Retroscena
I legami con l’azienda statale russa Rosneft Oil Company aprono scenari tutti da chiarire nell’inchiesta della Procura di Milano sul presunto finanziamento illecito dalla Russia di Vladimir Putin alla Lega di Matteo Salvini
di Ivan Cimmarusti
4 settembre 2019
3′ di lettura
Sono i collegamenti con l’azienda Rosneft Oil Company ad attirare l’attenzione degli inquirenti nell’inchiesta sulla sospetta compravendita di petrolio che avrebbe dovuto creare una presunta «stecca» da 65 milioni di euro per la Lega di Matteo Salvini. Il colosso energetico russo – legato a doppio filo con Vladimir Putin – è citato in un dossier della Guardia di finanza risalente al 2012. Sono annotati finanziamenti e operazioni finanziare sospette, non troppo diverse da quelle fatte con la compagnia petrolifera statale venezuelana PDVSA, al presunto scopo di aggirare le sanzioni Usa nei confronti del Venezuela del presidente Nicolas Maduro.
GUARDA IL VIDEO – Russiagate: chi è D’Amico, il consigliere di Salvini con la passione per gli Ufo
Le ombre sulla società petrolifera legata a Putin
L’inchiesta della Procura di Milano, sul presunto finanziamento alla Lega potrebbe arricchirsi di nuovi spunti. A partire dal dossier, che di fatto ricostruisce in parte finanziamenti non direttamente collegati all’inchiesta milanese, ma che aprono scenari tutti da verificare. Ma andiamo con ordine. Nel registro degli indagati figurano Gianluca Savoini, leghista della prima ora legato a Salvini, l’avvocato Gianluca Meranda e l’ex bancario Francesco Vannucci. Il 18 ottobre scorso incontrano tre soggetti russi, tra i quali Andrej Yurkevich Kaharchenko e Ilya Yakuin, entrambi legati ad Aleksadr Dugin, ideologo del partito di Putin Russia Unita. Si parla di una partita petrolifera: 3 milioni di tonnellate di diesel da consegnare in 6 mesi o un anno. Un’operazione che, a conti fatti, si sarebbe dovuta concludere creando una sorta di plusvalenza da 65 milioni di euro. Denaro, questo, che sarebbe dovuto finire nelle casse della Lega. Secondo i documenti l’operazione sarebbe stata gestita attraverso l’azienda di stato russa Rosneft Oil Company. Non è escluso – ragionano gli investigatori – che la società sia utilizzata dalla politica russa per gestire interessi e influenze su paesi esteri.
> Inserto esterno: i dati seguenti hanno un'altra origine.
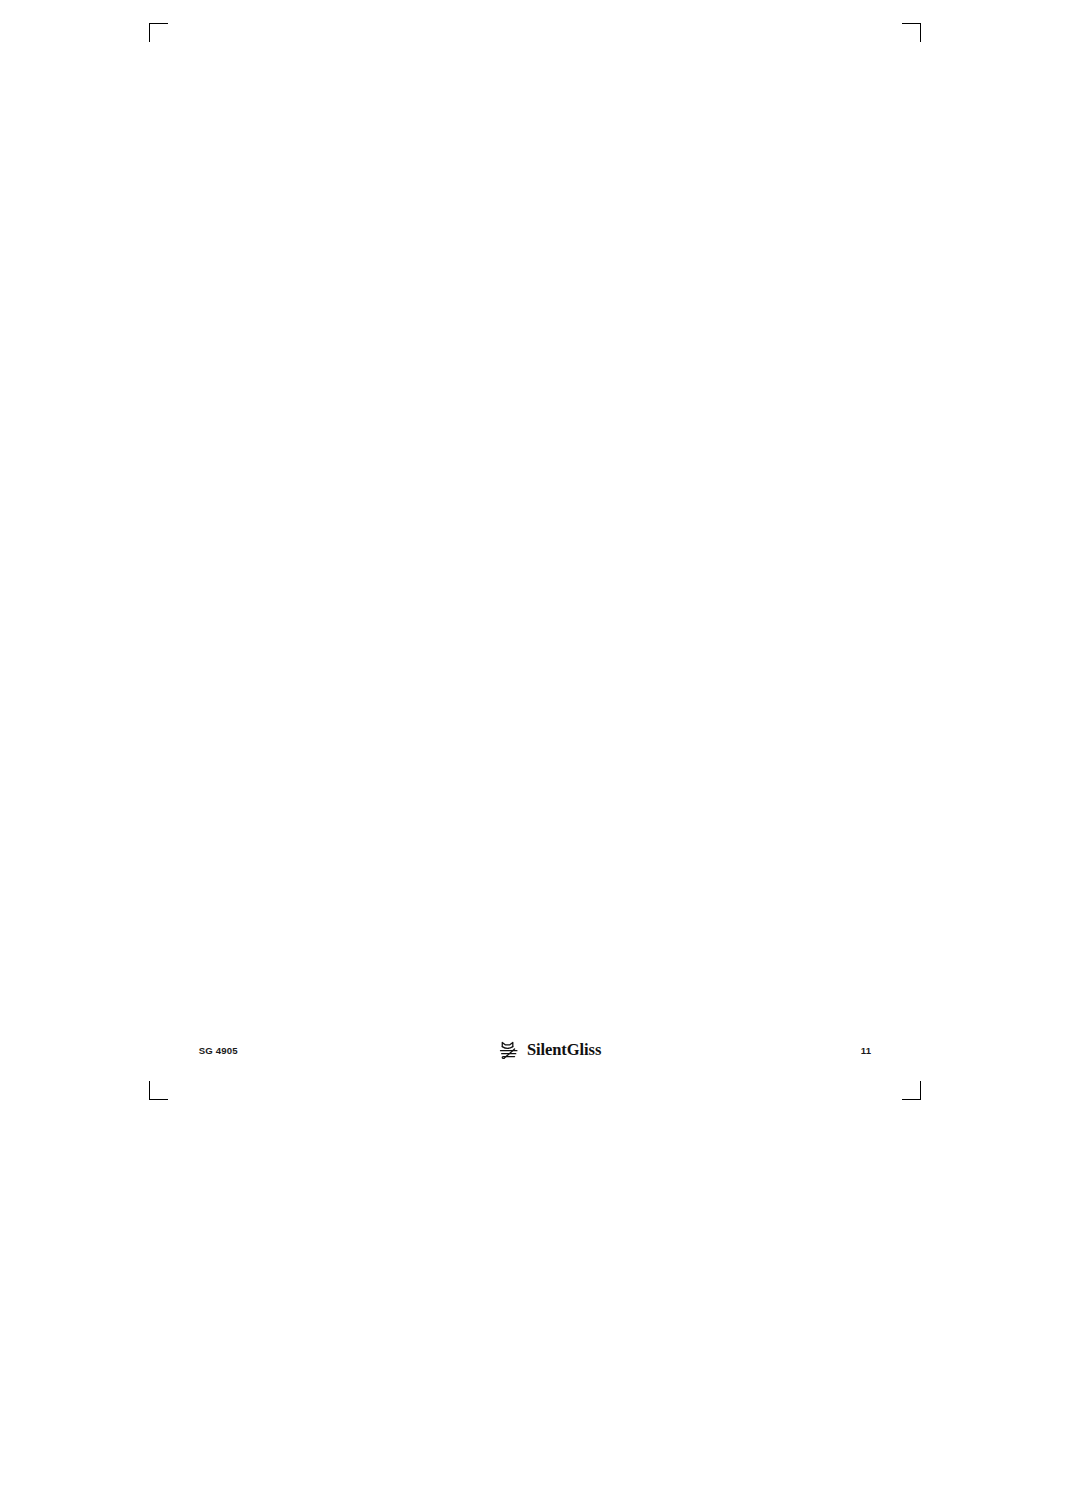SG 4905
SilentGliss
11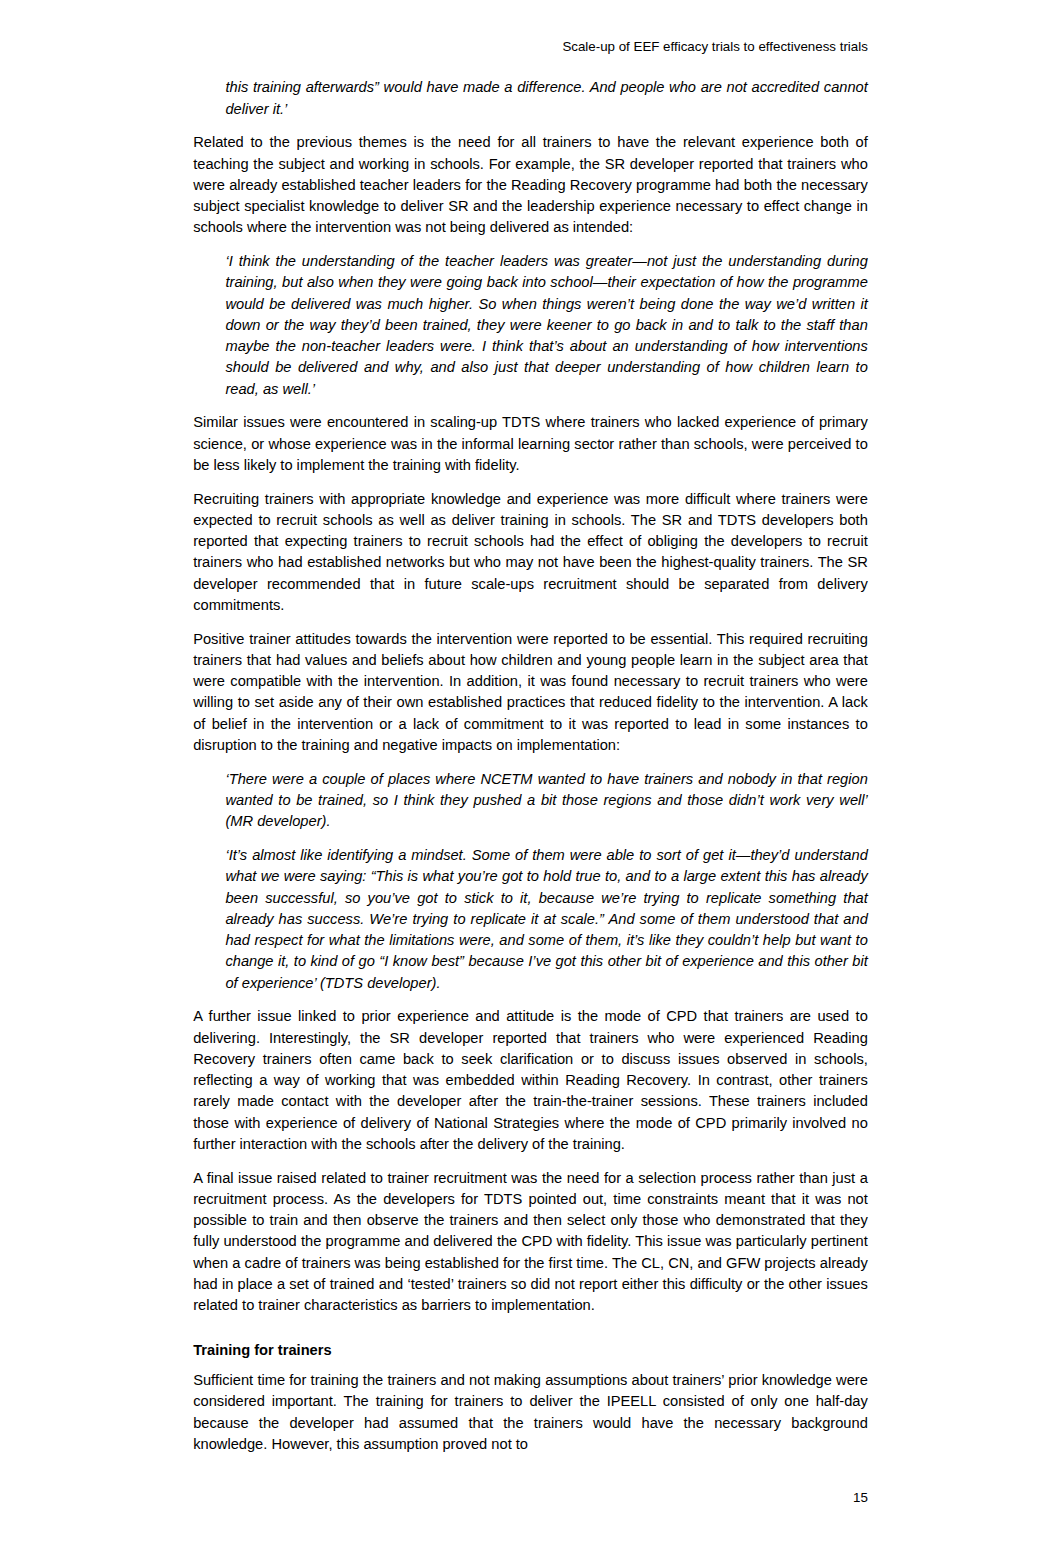Scale-up of EEF efficacy trials to effectiveness trials
this training afterwards” would have made a difference. And people who are not accredited cannot deliver it.’
Related to the previous themes is the need for all trainers to have the relevant experience both of teaching the subject and working in schools. For example, the SR developer reported that trainers who were already established teacher leaders for the Reading Recovery programme had both the necessary subject specialist knowledge to deliver SR and the leadership experience necessary to effect change in schools where the intervention was not being delivered as intended:
‘I think the understanding of the teacher leaders was greater—not just the understanding during training, but also when they were going back into school—their expectation of how the programme would be delivered was much higher. So when things weren’t being done the way we’d written it down or the way they’d been trained, they were keener to go back in and to talk to the staff than maybe the non-teacher leaders were. I think that’s about an understanding of how interventions should be delivered and why, and also just that deeper understanding of how children learn to read, as well.’
Similar issues were encountered in scaling-up TDTS where trainers who lacked experience of primary science, or whose experience was in the informal learning sector rather than schools, were perceived to be less likely to implement the training with fidelity.
Recruiting trainers with appropriate knowledge and experience was more difficult where trainers were expected to recruit schools as well as deliver training in schools. The SR and TDTS developers both reported that expecting trainers to recruit schools had the effect of obliging the developers to recruit trainers who had established networks but who may not have been the highest-quality trainers. The SR developer recommended that in future scale-ups recruitment should be separated from delivery commitments.
Positive trainer attitudes towards the intervention were reported to be essential. This required recruiting trainers that had values and beliefs about how children and young people learn in the subject area that were compatible with the intervention. In addition, it was found necessary to recruit trainers who were willing to set aside any of their own established practices that reduced fidelity to the intervention. A lack of belief in the intervention or a lack of commitment to it was reported to lead in some instances to disruption to the training and negative impacts on implementation:
‘There were a couple of places where NCETM wanted to have trainers and nobody in that region wanted to be trained, so I think they pushed a bit those regions and those didn’t work very well’ (MR developer).
‘It’s almost like identifying a mindset. Some of them were able to sort of get it—they’d understand what we were saying: “This is what you’re got to hold true to, and to a large extent this has already been successful, so you’ve got to stick to it, because we’re trying to replicate something that already has success. We’re trying to replicate it at scale.” And some of them understood that and had respect for what the limitations were, and some of them, it’s like they couldn’t help but want to change it, to kind of go “I know best” because I’ve got this other bit of experience and this other bit of experience’ (TDTS developer).
A further issue linked to prior experience and attitude is the mode of CPD that trainers are used to delivering. Interestingly, the SR developer reported that trainers who were experienced Reading Recovery trainers often came back to seek clarification or to discuss issues observed in schools, reflecting a way of working that was embedded within Reading Recovery. In contrast, other trainers rarely made contact with the developer after the train-the-trainer sessions. These trainers included those with experience of delivery of National Strategies where the mode of CPD primarily involved no further interaction with the schools after the delivery of the training.
A final issue raised related to trainer recruitment was the need for a selection process rather than just a recruitment process. As the developers for TDTS pointed out, time constraints meant that it was not possible to train and then observe the trainers and then select only those who demonstrated that they fully understood the programme and delivered the CPD with fidelity. This issue was particularly pertinent when a cadre of trainers was being established for the first time. The CL, CN, and GFW projects already had in place a set of trained and ‘tested’ trainers so did not report either this difficulty or the other issues related to trainer characteristics as barriers to implementation.
Training for trainers
Sufficient time for training the trainers and not making assumptions about trainers’ prior knowledge were considered important. The training for trainers to deliver the IPEELL consisted of only one half-day because the developer had assumed that the trainers would have the necessary background knowledge. However, this assumption proved not to
15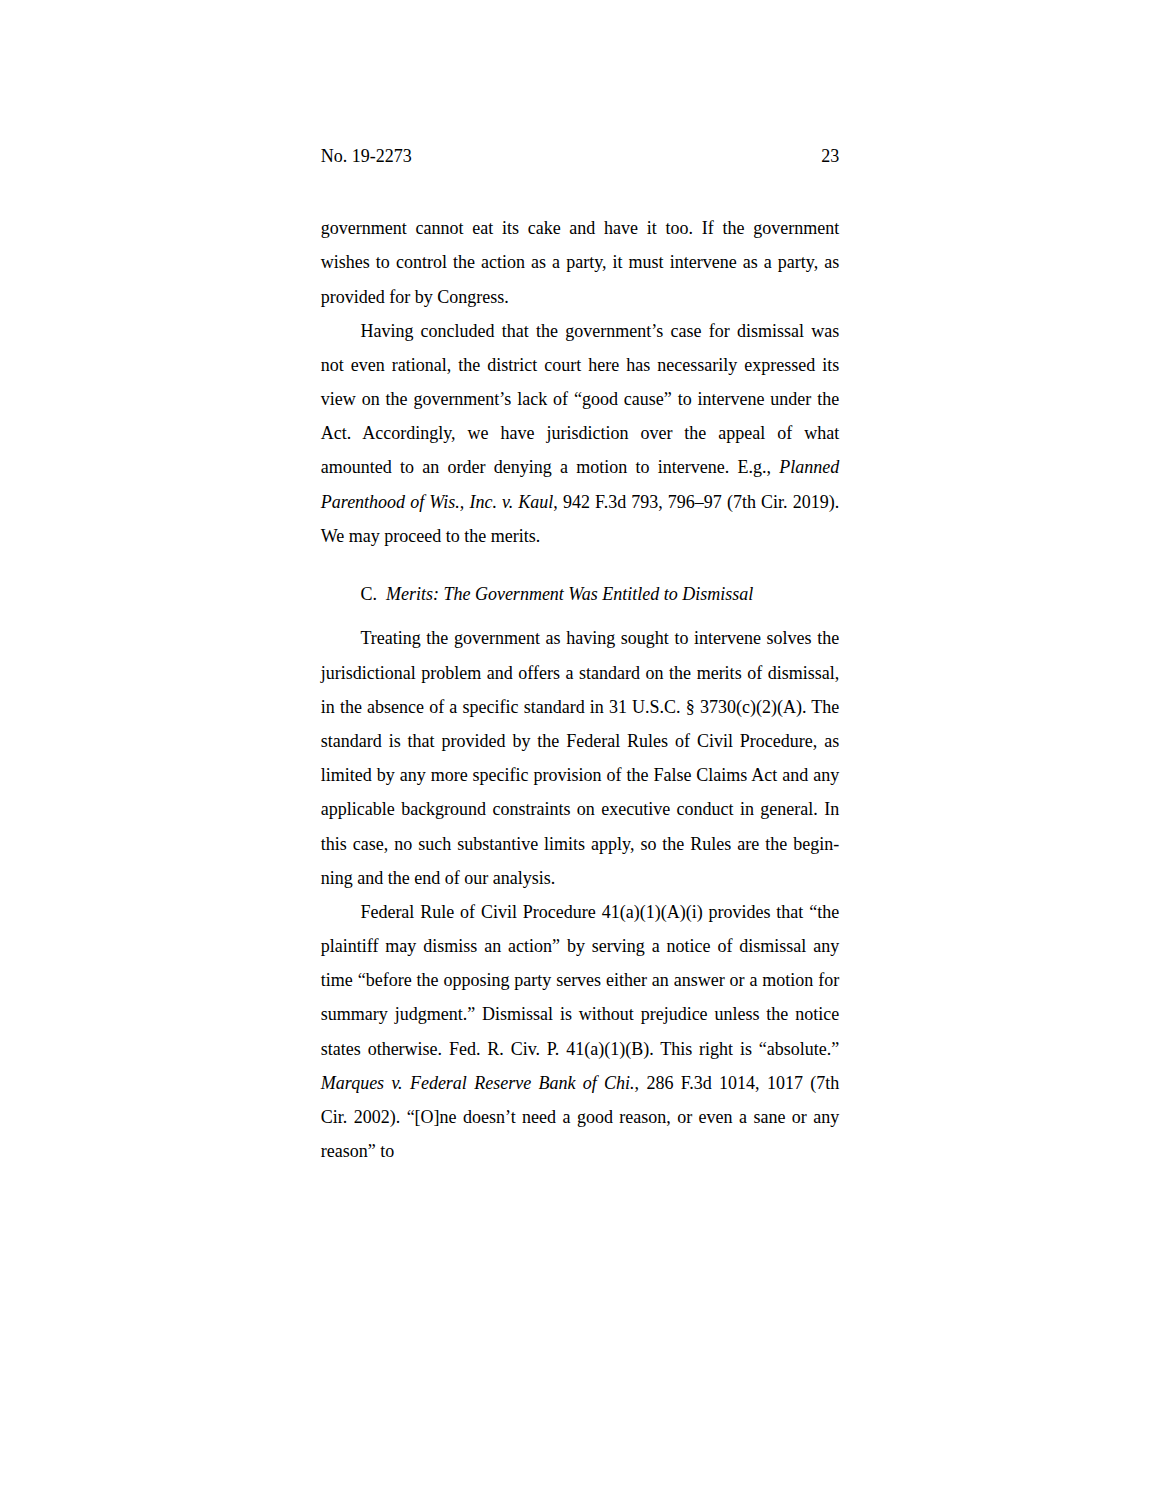No. 19-2273 23
government cannot eat its cake and have it too. If the government wishes to control the action as a party, it must intervene as a party, as provided for by Congress.
Having concluded that the government’s case for dismissal was not even rational, the district court here has necessarily expressed its view on the government’s lack of “good cause” to intervene under the Act. Accordingly, we have jurisdiction over the appeal of what amounted to an order denying a motion to intervene. E.g., Planned Parenthood of Wis., Inc. v. Kaul, 942 F.3d 793, 796–97 (7th Cir. 2019). We may proceed to the merits.
C. Merits: The Government Was Entitled to Dismissal
Treating the government as having sought to intervene solves the jurisdictional problem and offers a standard on the merits of dismissal, in the absence of a specific standard in 31 U.S.C. § 3730(c)(2)(A). The standard is that provided by the Federal Rules of Civil Procedure, as limited by any more specific provision of the False Claims Act and any applicable background constraints on executive conduct in general. In this case, no such substantive limits apply, so the Rules are the beginning and the end of our analysis.
Federal Rule of Civil Procedure 41(a)(1)(A)(i) provides that “the plaintiff may dismiss an action” by serving a notice of dismissal any time “before the opposing party serves either an answer or a motion for summary judgment.” Dismissal is without prejudice unless the notice states otherwise. Fed. R. Civ. P. 41(a)(1)(B). This right is “absolute.” Marques v. Federal Reserve Bank of Chi., 286 F.3d 1014, 1017 (7th Cir. 2002). “[O]ne doesn’t need a good reason, or even a sane or any reason” to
GUARDA IL VIDEO – Russiagate, Savoini dettava agenda di Salvini su gruppo whatsapp
La società Orion di Savoini
Il ruolo di presunto mediato di Savoini, relativamente agli accordi petroliferi risalenti al 18 ottobre, potrebbero non essere isolati. Gli investigatori, infatti, non escludono che Savoini abbia compiuto simili mediazioni tra imprese italiane e la Russia, incassando (regolarmente) commissioni per questo lavoro. Si dovrà capire se queste commissioni siano finite, in parte, anche alla Lega. L’attività sarebbe stata compiuta attraverso la società Orion, registrata in Russia. Nel board risulta, assieme a Savoini, anche Claudio D’Amico, consigliere di politica estera dello stesso Salvini. I rapporti di Savoini con l’oligarca russo Konstantin Malofeev sono stati già illustrati. Tuttavia è proprio attraverso questi che l’ex portavoce di Salvini è riuscito a entrare in connessione con importanti ambienti politici. Malofeev è un influente imprenditore – legatissimo al presidente Vladimir Putin e al politologo «anti-europeo» Aleksandr Dugin – che sponsorizza il World Congress of Family, che nel marzo scorso ha organizzato un evento a Verona.